富山県・五箇山には茅葺で合掌造りの古民家が残っている

 少し前の話になりますが、大阪・泉佐野市など4つの自治体が、ふるさと納税制度の税優遇の対象から除外されることが発表されました。

 ふるさと納税制度自体は、よい制度です。制度の主旨は、生まれ故郷や仕事で関係が深い地域などお世話になった自治体に報いるため、納税者が寄付先を選べるというもの。寄付した人には、その寄付額が税控除の対象となるメリットがあります。

 寄付を受ける自治体側からすれば、「地元の子どもたちには、小中高校と地元の行政・教育サービスを通じて巨額の投資をしている。けれども、その子どもたちが大学進学や就職の年齢になると都会に出てゆき、その後の納税先も都会になってしまう。これではあまりに不公平だ」という思いもありました。ふるさと納税制度はこの不公平解消の一助にもなります。

 そこに返礼品という制度がくっつきました。「地域への感謝」という主旨からすれば、寄付して税控除も受けられればそれで十分なはずなのですが、寄付してくれた人に地元の産品を御礼として送れば、地場産業の振興・PRにもなるし、寄付者が地元への愛着をより強めてくれる効果も期待できます。そういうことで、返礼品も認められることとなったわけです。

 しかし泉佐野市が返礼品として用意していたのは、Amazonギフト券など主旨に反するものが多かった。寄付額を増やすために「なんでもあり」になってしまえば、還元率がどんどん上昇し、制度の瓦解につながりかねません。したがって今回の泉佐野市などの除外については当然の判断だったと思うのです。

「東京一極集中を是正しよう」が第一段階

 ただ、この騒動を眺めながら、私の頭には違う疑問が浮かび上がっていました。ふるさと納税制度や地域おこし協力隊など、「地方創生」のための制度の整備はそこそこ進んでいるのですが、その割には地方創生が上手くいったという例はそれほど多くないのはなぜか、という疑問です。単刀直入に言えば、「なぜ地方創生は上手くいかないのか」ということです。
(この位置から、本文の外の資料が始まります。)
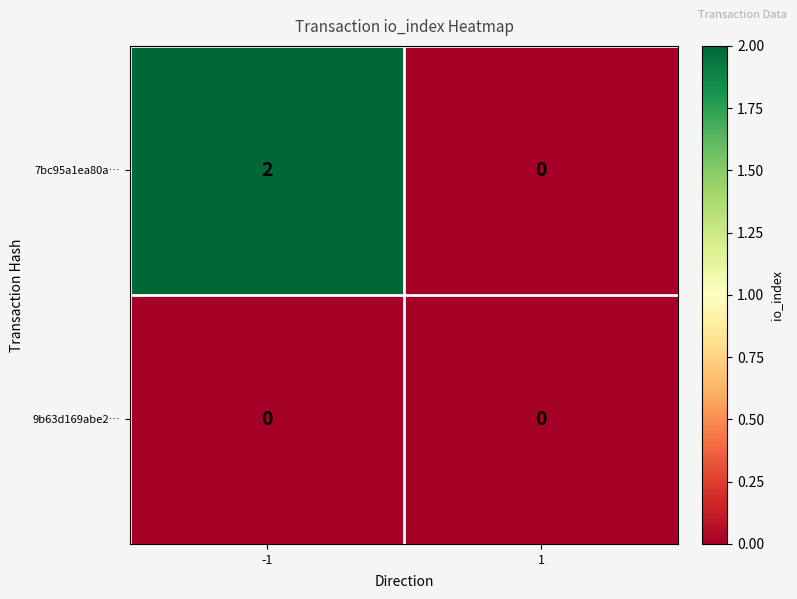

Rank the series at -1 from lowest to highest value.

9b63d169abe2…, 7bc95a1ea80a…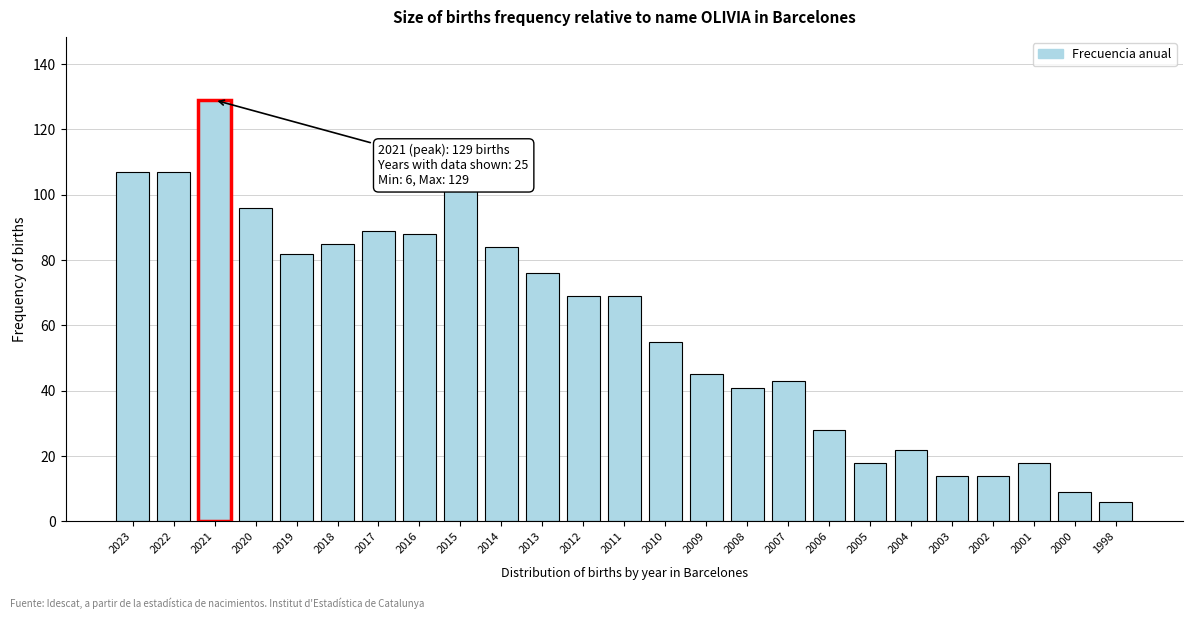

Reading left to right, extract all data points from this chart.

107	107	129	96	82	85	89	88	102	84	76	69	69	55	45	41	43	28	18	22	14	14	18	9	6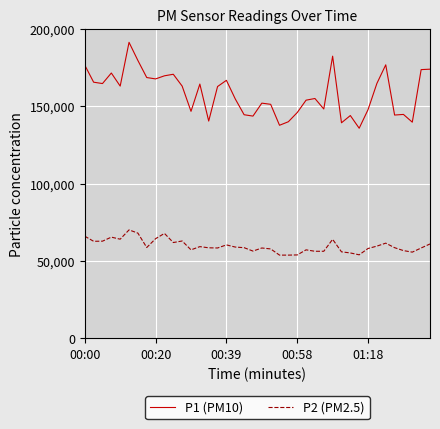

Count the number of categories in the chart.

40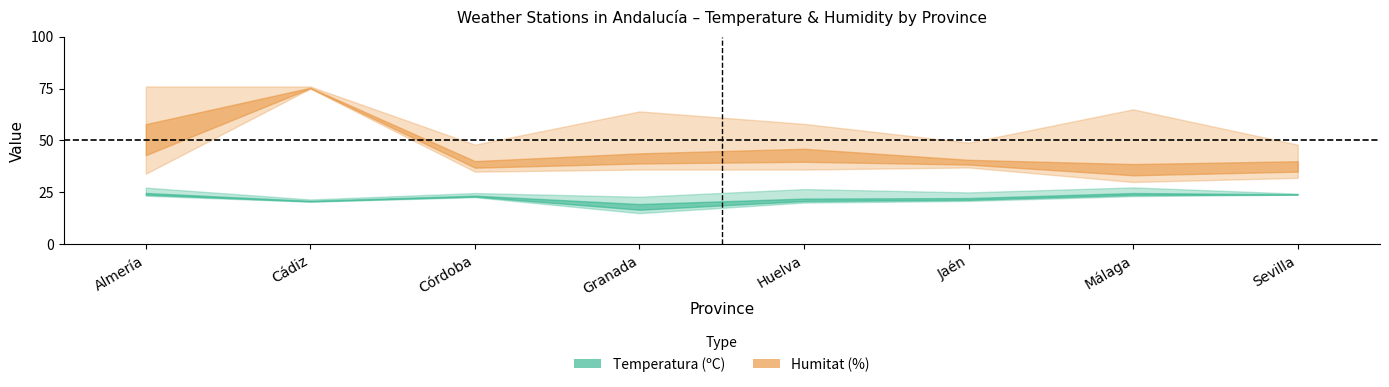

Between Córdoba and Granada, which series saw the biggest shift?

Humitat_upper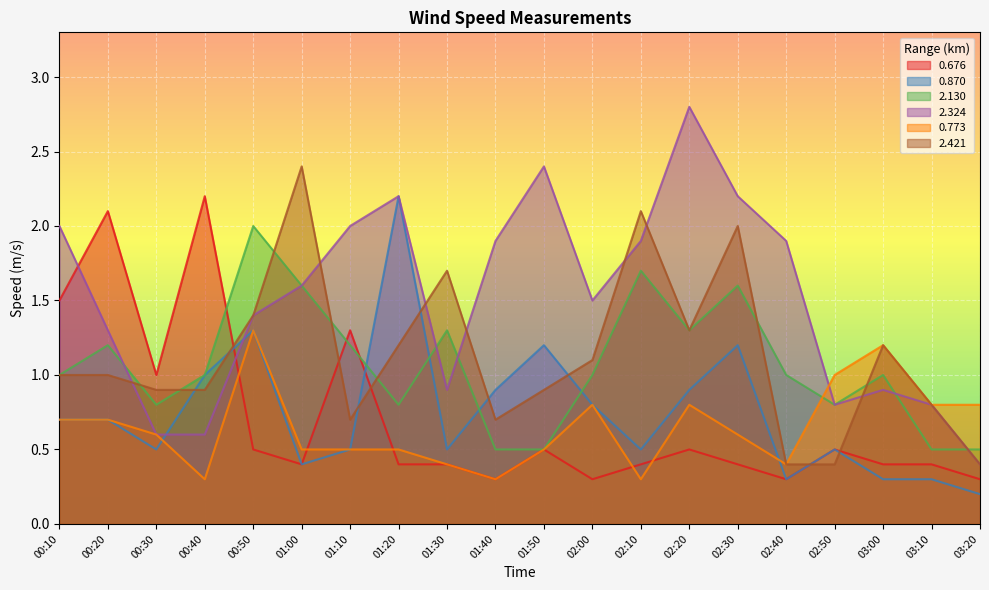

In 0.773, how many points are higher than both neighbors (excluding endpoints)?

4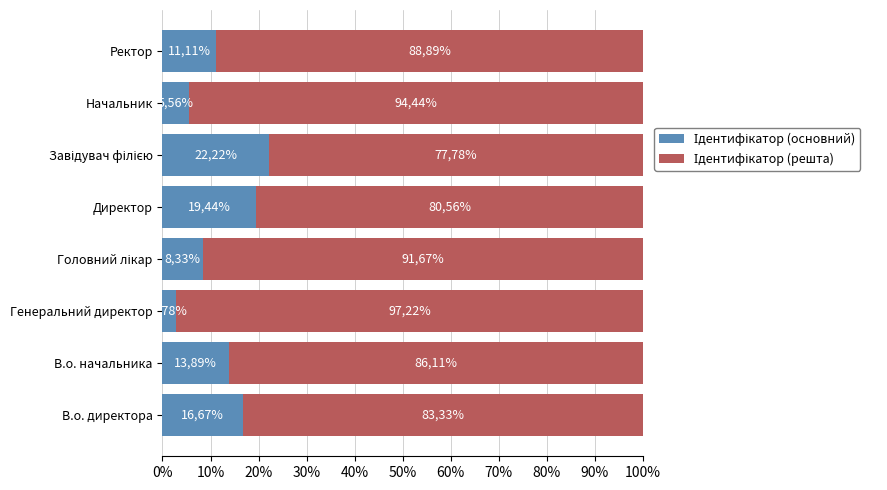

What is the average value of the Ідентифікатор (основний) series?

12.5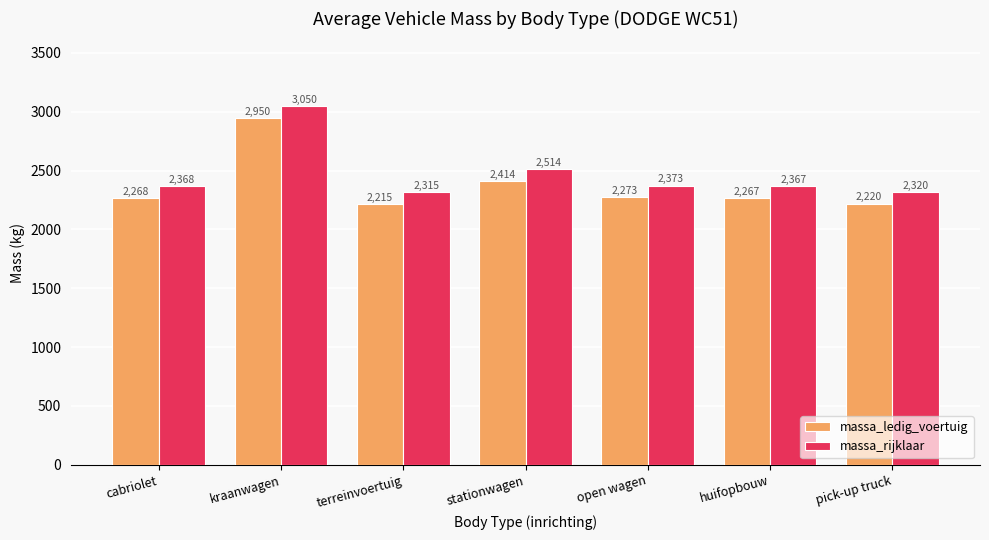

Where is massa_rijklaar nearest to the value 2682?

stationwagen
 そこで、私なりに日本の地方創生の流れを分析してみました。まず地方創生にはこれまで3つの局面があったように思います。

 一つ目のフェーズが現れたのは70~80年代です。当時は「地方創生」という言葉は使われていませんでしたが、地方の問題を語る時に使われたキーワードは「過疎問題」でした。戦後の焼け野原の中から復興して、高度成長期に入ると、地方から都会に多くの人が流入し始め、地方は過疎化に見舞われることになります。そのため「東京一極集中を是正しよう」という機運も生まれ、様々な施策が始まります。最も有名なのは、田中角栄さんの「日本列島改造論」でしょう。この文脈の中で、地方と中央を結ぶ交通インフラの整備とともに、工場立地の制限を進め、都会にあった工場を地方に移していく流れがつくられました。